Vermont’s two largest utilities today signed a memorandum of understanding with provincial utility Hydro-Québec that sets the stage for a new power supply contract for Vermont customers.
Vermont Gov. Jim Douglas hailed the accord, which he said would be good for Vermont and Québec. “Reaching a new long-term agreement with Hydro-Québec is a good deal for ratepayers and strengthens the state’s economic future,” Douglas said. “This new contract will provide stable, clean, renewable power at a competitive price through 2038. Energy trade is the centerpiece of our longstanding and valued trading relationship with the Province of Quebec – a relationship that Lt. Gov. Dubie and I have worked hard to strengthen over the past seven years. The agreement reached today is the result of many hours of hard work by my administration working in a collaborative fashion with CVPS and GMP.”
“Québec and Vermont have an established relationship in multiple sectors. Today's agreement is yet another example of this collaboration. Under this agreement Québec will continue to provide clean renewable electricity to Vermont. Today Québec strengthens its commercial ties with Vermont; together we continue to pursue the fight against climate change,” said Jean Charest, Premier of Québec.

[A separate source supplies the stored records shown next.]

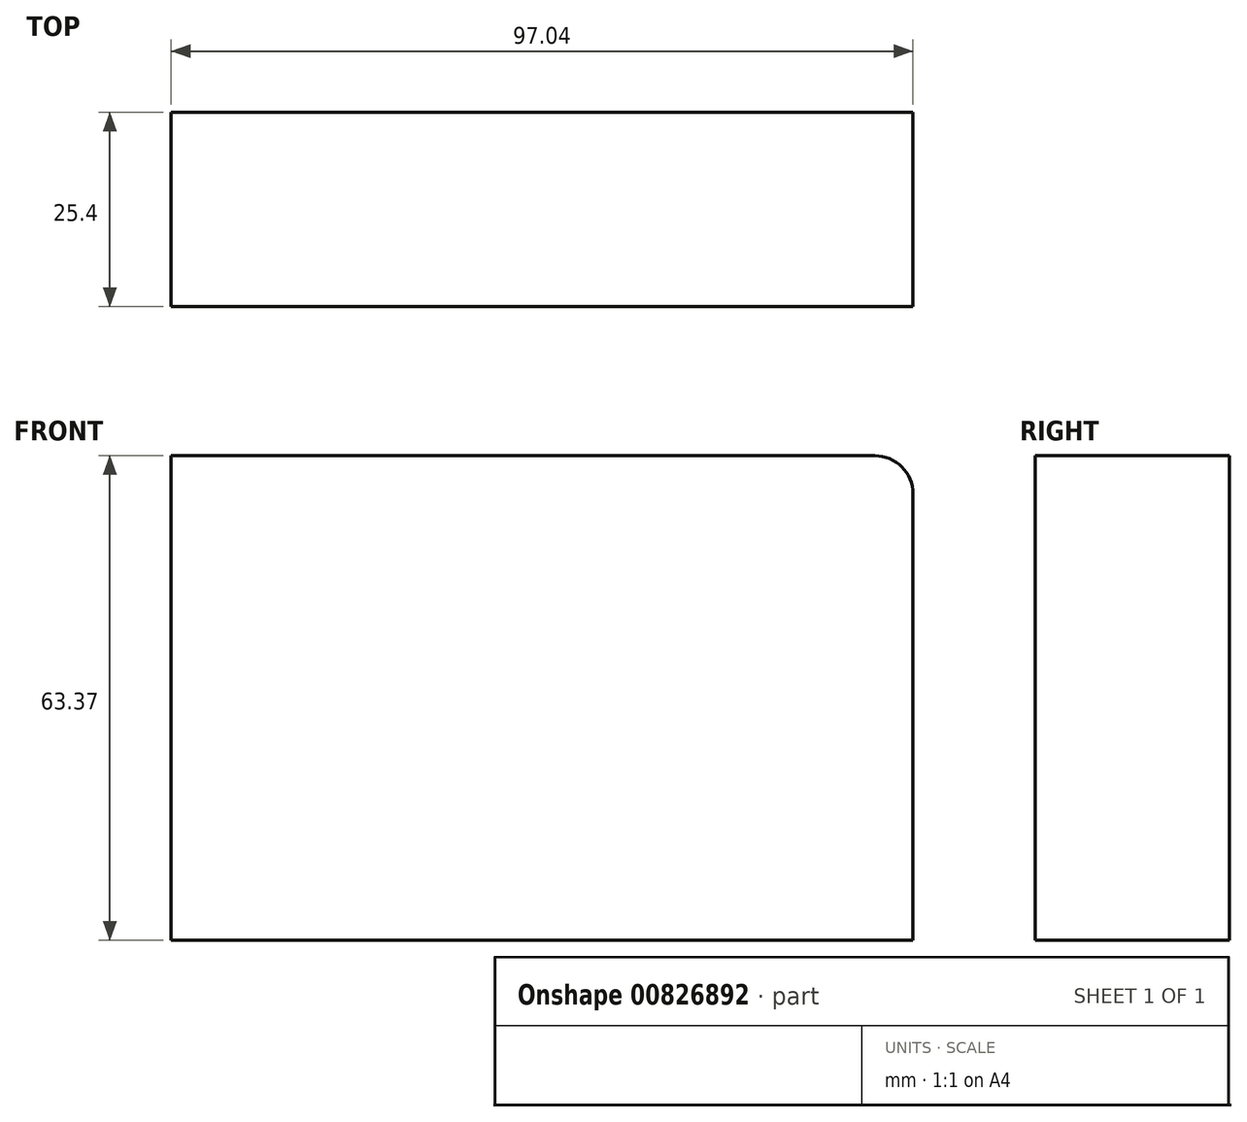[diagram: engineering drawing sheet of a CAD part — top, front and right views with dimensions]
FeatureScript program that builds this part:
annotation { "Feature Type Name" : "Feature", "Feature Type Description" : "" }
export const myFeature = defineFeature(function(context is Context, id is Id, definition is map)
    precondition{}
    {
        {
            var Q0;
            Q0=qCreatedBy(makeId("Front.planeOp"),FACE);
            var sketch = newSketch(context, id + "F0", { "sketchPlane" : qUnion([Q0])});
            skLineSegment(sketch, "E0.bottom", {"start": v(0, 37.88) * mm, "end": v(97.04, 37.88) * mm});
            skLineSegment(sketch, "E0.top", {"start": v(0, 101.25) * mm, "end": v(97.04, 101.25) * mm});
            skLineSegment(sketch, "E0.left", {"start": v(0, 37.88) * mm, "end": v(0, 101.25) * mm});
            skLineSegment(sketch, "E0.right", {"start": v(97.04, 37.88) * mm, "end": v(97.04, 101.25) * mm});
            skSolve(sketch);
        }
        {
            var Q0;
            Q0=makeQuery(id+"F0.imprint","IMPRINT",FACE,{"disambiguationData":[TD([[makeQuery(id+"F0.imprint","IMPRINT",EDGE,{"derivedFrom":sQuery(id+"F0.wireOp",EDGE,"E0.bottom")}),1.0]])]});
            extrude(context, id + "F1", {"entities" : qUnion([Q0]), "depth" : 25.4 * mm, "offsetDistance" : 25.4 * mm});
        }
        {
            var Q0;
            Q0=makeQuery(id+"F1.opExtrude","SWEPT_EDGE",EDGE,{"disambiguationData":[OSD([sQuery(id+"F0.wireOp",EDGE,"E0.top"),sQuery(id+"F0.wireOp",EDGE,"E0.right")])]});
            fillet(context, id + "F2", {"entities" : qUnion([Q0]), "radius" : 5 * mm, "tangentPropagation" : true, "allowEdgeOverflow" : false});
        }
    });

Central Vermont Public Service and Green Mountain Power seek similar volumes to what they receive from Hydro-Québec today, and to make power available to other Vermont utilities.
Under the MOU, the term sheet is confidential to protect market-sensitive information, but the companies announced that they anticipate purchases totaling up to about 225 megawatts starting in November 2012 and ending in 2038. The term sheet includes a price-smoothing mechanism that will shield customers from volatile market spikes over this period.
“This agreement sets the stage for a new contract that will help us maintain what is arguably the cleanest power supply in the nation, while ensuring a relatively stable and affordable future for our customers,” CVPS President Bob Young and GMP President Mary Powell said in a joint statement. “It continues a relationship that has helped us provide competitive rates in the northeast, with minimal air and greenhouse impacts. This is an enormous step forward as we continue to plan Vermont’s energy future.”
“This agreement is the natural extension of a business relationship that has benefited both Hydro-Québec and our Vermont customers,” said Thierry Vandal, President and Chief Executive Officer of Hydro-Québec. “It will allow us to optimize our exports of clean renewable electricity, and Vermonters will continue to benefit from a reliable energy source at a stable and competitive price.”
Under the accord, announced at a meeting with Premier Charest and Gov. Douglas, CVPS, GMP and Hydro-Québec will negotiate final terms of the agreement over the next few months. The final 26-year agreement is expected to provide broad, scheduled energy delivery at a good value for customers.
“The market is extremely volatile, with tremendous highs and lows,” the companies said. “The contract will tend to keep Vermont’s purchases near the middle of the market, protecting Vermont consumers from the highest price swings and Hydro-Québec from the lowest price swings.”
Young said the memorandum of understanding will help secure a major segment of CVPS’s power supply as existing contracts with Hydro-Québec and Vermont Yankee come to a close starting in 2012. “Hydro-Québec’s clean, sustainable hydroelectric projects and relative price stability provide exactly the kind of power Vermonters have told us they would like,” Young said. “We have always provided an energy mix with very low emissions, and this agreement will help us ensure that tradition for the next generation of our customers.”
Powell said: “A major component of our energy strategy, launched two years ago, was to pursue a broader, more strategic partnership with Hydro-Québec in order to benefit from its highly reliable, very low-carbon power system. Our agreement today is a major step in that direction and also ensures significant economic value for Vermont consumers.”
Vermont and Québec have had an energy partnership for a very long time. Energy trading between Vermont and Québec has been an important component of Vermont’s energy supply since the early 1980s, when longer-term power deals were inaugurated. The current Vermont-Hydro-Québec contract, which was signed on Dec. 4, 1987, expires in 2016.
One of the key provisions of the agreement is for the Vermont General Assembly to enact legislation to designate large hydro, which would include Hydro-Québec power, as renewable. Any renewable energy credit revenues for HQ power delivered over the Highgate Interconnection would be shared between the Vermont companies, benefiting their customers, and Hydro-Québec.
The accord was signed by CVPS (NYSE-CV), GMP and H.Q. Energy Services (U.S.) Inc., an indirect wholly owned subsidiary of Hydro-Québec. It commits the parties to negotiate in good faith a power purchase agreement based on the non-binding term sheet. According to the memorandum, the parties intend to negotiate the material terms of the power purchase agreement no later than June 30, 2010 to allow the parties to obtain all necessary internal organizational approvals and execute the agreement no later than July 31, 2010. The final agreement will be subject to Vermont Public Service Board approval and certain other conditions.
The binding terms of a power purchase agreement will be established only upon execution of a contract acceptable to each party. Should execution of the agreement by all parties fail to occur for any reason prior to July 31, 2010, the memorandum of understanding and the obligations of the parties to negotiate a final agreement will terminate.